When they get back, they are understandably rattled by the evidence of a break-in, especially when they find what they assume is evidence of pranksters, but the police brush it off as nothing and the family tries to go on as normal. However, their nervousness, particularly Beth’s, keeps getting rewarded. It’s the little things. Things left out of place, or moved; noises here and there – but it doesn’t end with just this, and the situation in the house soon escalates, as the unwanted house-guest ramps up his attentions…
Wow. This film comes from a deeply harsh perspective, firstly setting up some other tragedy for its context and then making us watch as an at-first distant family grows more likeable and believable; we know they’re in trouble before we really encounter them at all, and the result of this is a sense of grim inescapability, which I found actually quite upsetting in places. Hangman has a pessimistic atmosphere all of its own, and it’s pretty hefty: I couldn’t help but feel vulnerable on behalf of the family, perhaps particularly Beth, who seems to have more than her share to bear in all of this.
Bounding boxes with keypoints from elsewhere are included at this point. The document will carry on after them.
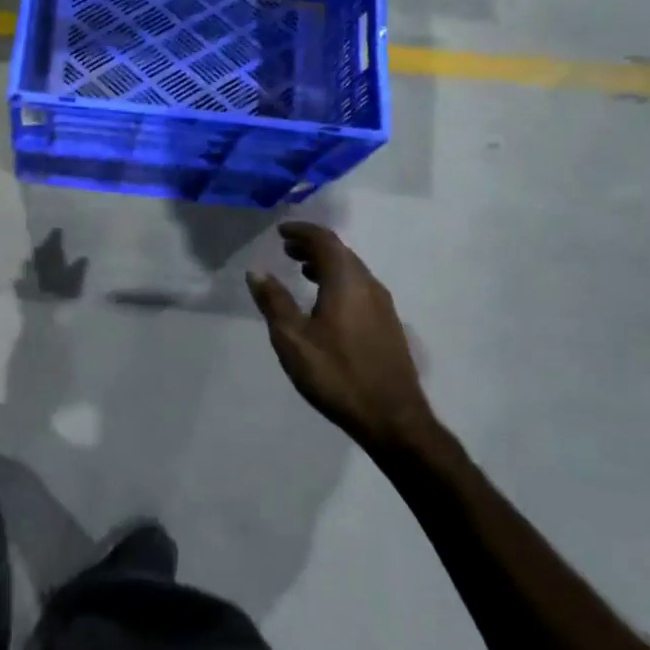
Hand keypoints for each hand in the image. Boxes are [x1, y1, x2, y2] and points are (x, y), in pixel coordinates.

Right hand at [247, 222, 434, 456]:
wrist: (392, 418)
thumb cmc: (337, 374)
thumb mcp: (293, 339)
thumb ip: (274, 302)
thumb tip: (256, 272)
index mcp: (347, 282)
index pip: (325, 241)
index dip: (302, 232)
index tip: (281, 232)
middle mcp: (369, 286)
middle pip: (341, 253)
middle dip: (313, 247)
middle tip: (286, 250)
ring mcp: (383, 306)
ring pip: (352, 271)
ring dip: (326, 265)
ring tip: (301, 273)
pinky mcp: (388, 325)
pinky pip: (359, 288)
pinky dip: (338, 282)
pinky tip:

The low-level nature of many of the disturbances is somehow more unsettling than grand gestures or actions, too, because these are often situations we’ve been in ourselves – though extended, through the ‘what if?’ and into ‘it is’. We’ve all wound up second-guessing ourselves when we’ve found something left out of place or missing; Hangman makes all of this into the source of real peril and it’s a very effective device as used here.
This brings us to the antagonist of the piece: who is he? Does he know the family, or families he is haunting? Why is he acting this way? All we can categorically be sure of (until the credits roll and hammer us into the ground that little bit more) is that he is obsessive and malicious: clues come early on, not just from his conduct towards people but via his cold-hearted, meticulous planning for everything he does. His single-mindedness is sickly, and the ways he plants the seeds of discord in the family home is somehow just as troubling as his other actions – like a kid pulling the legs off an insect, just to see what happens. Also, his close proximity to the family members at some points made me clamp my hand to my mouth in an ‘I-can’t-watch-this’ manner. That’s no mean feat, right there, and kudos to our bad guy Eric Michael Cole for achieving so much, despite typically being behind the camera, rather than in front of it.
Ah, the shooting style itself. Of course, seeing elements of ‘hand held camera’ shooting may deter some viewers, but believe me – it is all carefully handled, with lots of long, static shots too. What you certainly don’t get is the camera pinballing around and dragging the audience with it: there’s method and variety here, as well as tight edits throughout, which makes the whole film feel like it’s been shot in the best possible style for its plot.
Adam Mason, alongside his long-term writing partner Simon Boyes, intended Hangman to be his most accessible, mainstream film to date. I think that they’ve achieved this, actually, but although in many ways it’s a departure from the style of horror they’ve penned previously, it’s also a film full of horrors – horrors of the everyday, modern age, seen subtly through to a deeply disturbing crescendo. I’ll freely admit – Hangman has gotten under my skin, and I really hope that it goes on to get the attention it deserves.